DRAGON: Drone and Ground Gaussian Splatting for 3D Building Reconstruction
Yujin Ham, Mateusz Michalkiewicz, Guha Balakrishnan
TL;DR
DRAGON tackles 3D building reconstruction from drone and near-ground imagery by introducing an iterative extrapolation scheme that generates intermediate elevation views to bridge the missing-cone between elevations. It couples 3D Gaussian Splatting ($3DGS$) with perceptual regularization from DreamSim and OpenCLIP to stabilize extrapolation and enable registration, achieving near-perfect drone-ground pose alignment on a new Buildings-NVS dataset. The approach yields compelling renderings across elevations, approaching oracle performance while highlighting limitations of semi-synthetic data and potential artifacts from perceptual losses.

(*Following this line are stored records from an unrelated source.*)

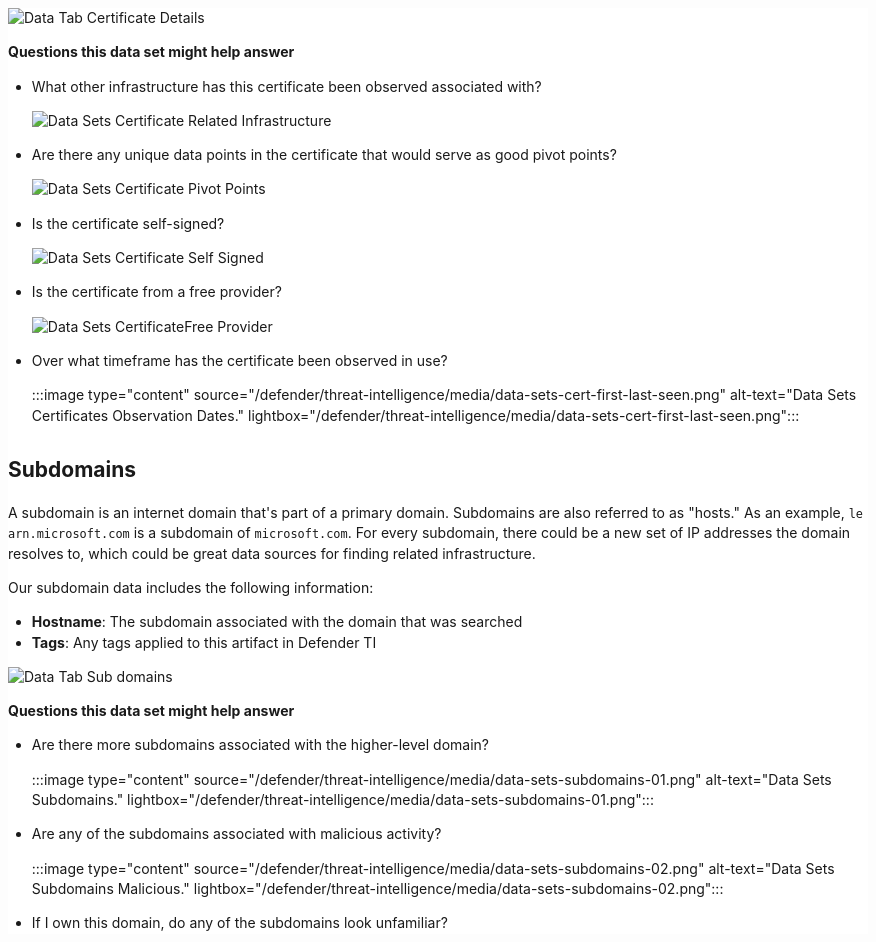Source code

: ![Data Tab Certificate Details](media/dataTabCertificateDetails.png)

**Questions this data set might help answer**

- What other infrastructure has this certificate been observed associated with?

  ![Data Sets Certificate Related Infrastructure](media/dataSetsCertificateRelatedInfrastructure.png)

- Are there any unique data points in the certificate that would serve as good pivot points?

  ![Data Sets Certificate Pivot Points](media/dataSetsCertificatePivotPoints.png)

- Is the certificate self-signed?

  ![Data Sets Certificate Self Signed](media/dataSetsCertificateSelfSigned.png)

- Is the certificate from a free provider?

  ![Data Sets CertificateFree Provider](media/dataSetsCertificateFreeProvider.png)

- Over what timeframe has the certificate been observed in use?
   
  :::image type="content" source="/defender/threat-intelligence/media/data-sets-cert-first-last-seen.png" alt-text="Data Sets Certificates Observation Dates." lightbox="/defender/threat-intelligence/media/data-sets-cert-first-last-seen.png":::


## Subdomains

A subdomain is an internet domain that's part of a primary domain. Subdomains are also referred to as "hosts." As an example, `learn.microsoft.com` is a subdomain of `microsoft.com`. For every subdomain, there could be a new set of IP addresses the domain resolves to, which could be great data sources for finding related infrastructure.

Our subdomain data includes the following information:

- **Hostname**: The subdomain associated with the domain that was searched
- **Tags**: Any tags applied to this artifact in Defender TI

![Data Tab Sub domains](media/dataTabSubdomains.png)

**Questions this data set might help answer**

- Are there more subdomains associated with the higher-level domain?
 
  :::image type="content" source="/defender/threat-intelligence/media/data-sets-subdomains-01.png" alt-text="Data Sets Subdomains." lightbox="/defender/threat-intelligence/media/data-sets-subdomains-01.png":::

- Are any of the subdomains associated with malicious activity?
  
  :::image type="content" source="/defender/threat-intelligence/media/data-sets-subdomains-02.png" alt-text="Data Sets Subdomains Malicious." lightbox="/defender/threat-intelligence/media/data-sets-subdomains-02.png":::

- If I own this domain, do any of the subdomains look unfamiliar?
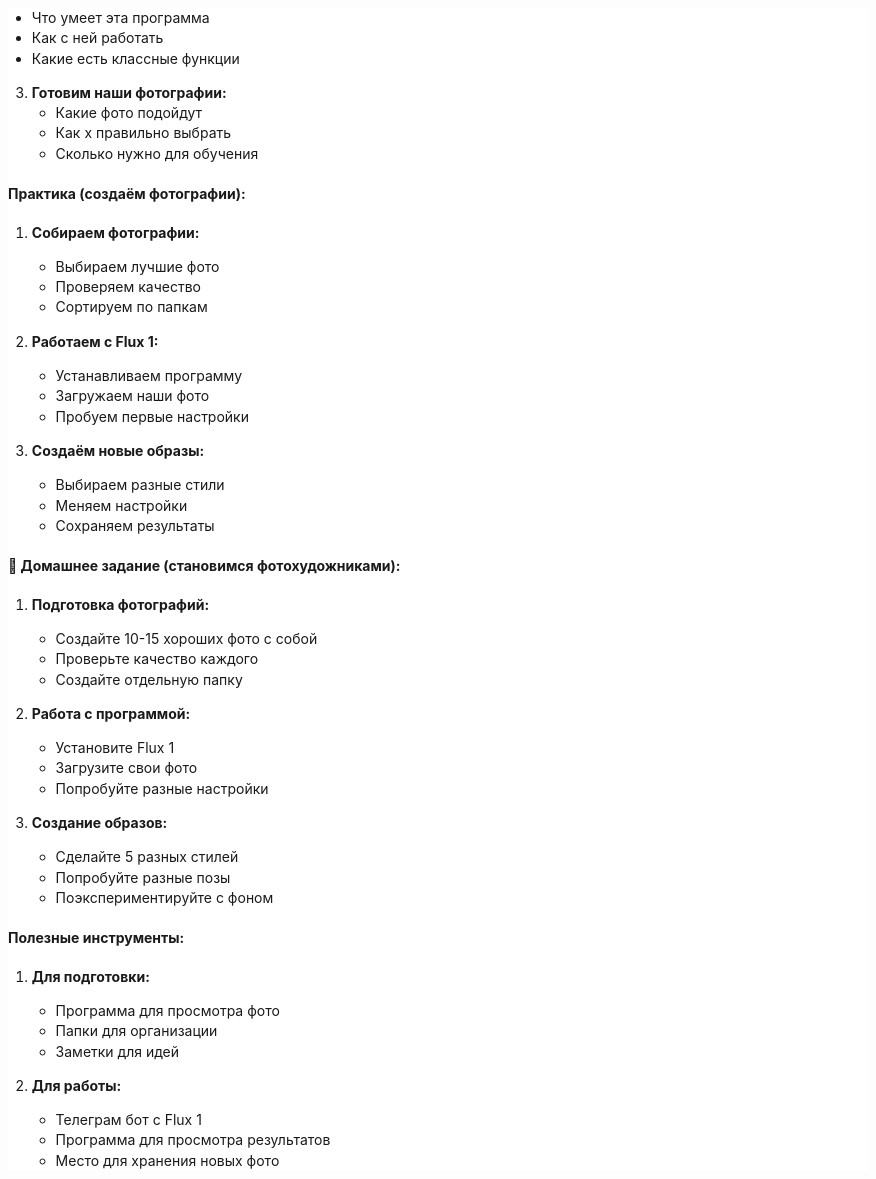    - Что умеет эта программа
   - Как с ней работать
   - Какие есть классные функции

3. **Готовим наши фотографии:**
   - Какие фото подойдут
   - Как х правильно выбрать
   - Сколько нужно для обучения

#### Практика (создаём фотографии):

1. **Собираем фотографии:**

   - Выбираем лучшие фото
   - Проверяем качество
   - Сортируем по папкам

2. **Работаем с Flux 1:**

   - Устанавливаем программу
   - Загружаем наши фото
   - Пробуем первые настройки

3. **Создаём новые образы:**
   - Выбираем разные стили
   - Меняем настройки
   - Сохраняем результаты

#### 📝 Домашнее задание (становимся фотохудожниками):

1. **Подготовка фотографий:**

   - Создайте 10-15 хороших фото с собой
   - Проверьте качество каждого
   - Создайте отдельную папку

2. **Работа с программой:**

   - Установите Flux 1
   - Загрузите свои фото
   - Попробуйте разные настройки

3. **Создание образов:**
   - Сделайте 5 разных стилей
   - Попробуйте разные позы
   - Поэкспериментируйте с фоном

#### Полезные инструменты:

1. **Для подготовки:**

   - Программа для просмотра фото
   - Папки для организации
   - Заметки для идей

2. **Для работы:**
   - Телеграм бот с Flux 1
   - Программа для просмотра результатов
   - Место для хранения новых фото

Overall, DRAGON offers a practical pathway to scalable, large-scale building modeling from widely accessible imagery without explicit camera poses per view.
Abstract
3D building reconstruction from imaging data is an important task for many applications ranging from urban planning to reconnaissance. Modern Novel View synthesis (NVS) methods like NeRF and Gaussian Splatting offer powerful techniques for developing 3D models from natural 2D imagery in an unsupervised fashion. These algorithms generally require input training views surrounding the scene of interest, which, in the case of large buildings, is typically not available across all camera elevations. In particular, the most readily available camera viewpoints at scale across most buildings are at near-ground (e.g., with mobile phones) and aerial (drones) elevations. However, due to the significant difference in viewpoint between drone and ground image sets, camera registration - a necessary step for NVS algorithms - fails. In this work we propose a method, DRAGON, that can take drone and ground building imagery as input and produce a 3D NVS model. The key insight of DRAGON is that intermediate elevation imagery may be extrapolated by an NVS algorithm itself in an iterative procedure with perceptual regularization, thereby bridging the visual feature gap between the two elevations and enabling registration. We compiled a semi-synthetic dataset of 9 large building scenes using Google Earth Studio, and quantitatively and qualitatively demonstrate that DRAGON can generate compelling renderings on this dataset compared to baseline strategies.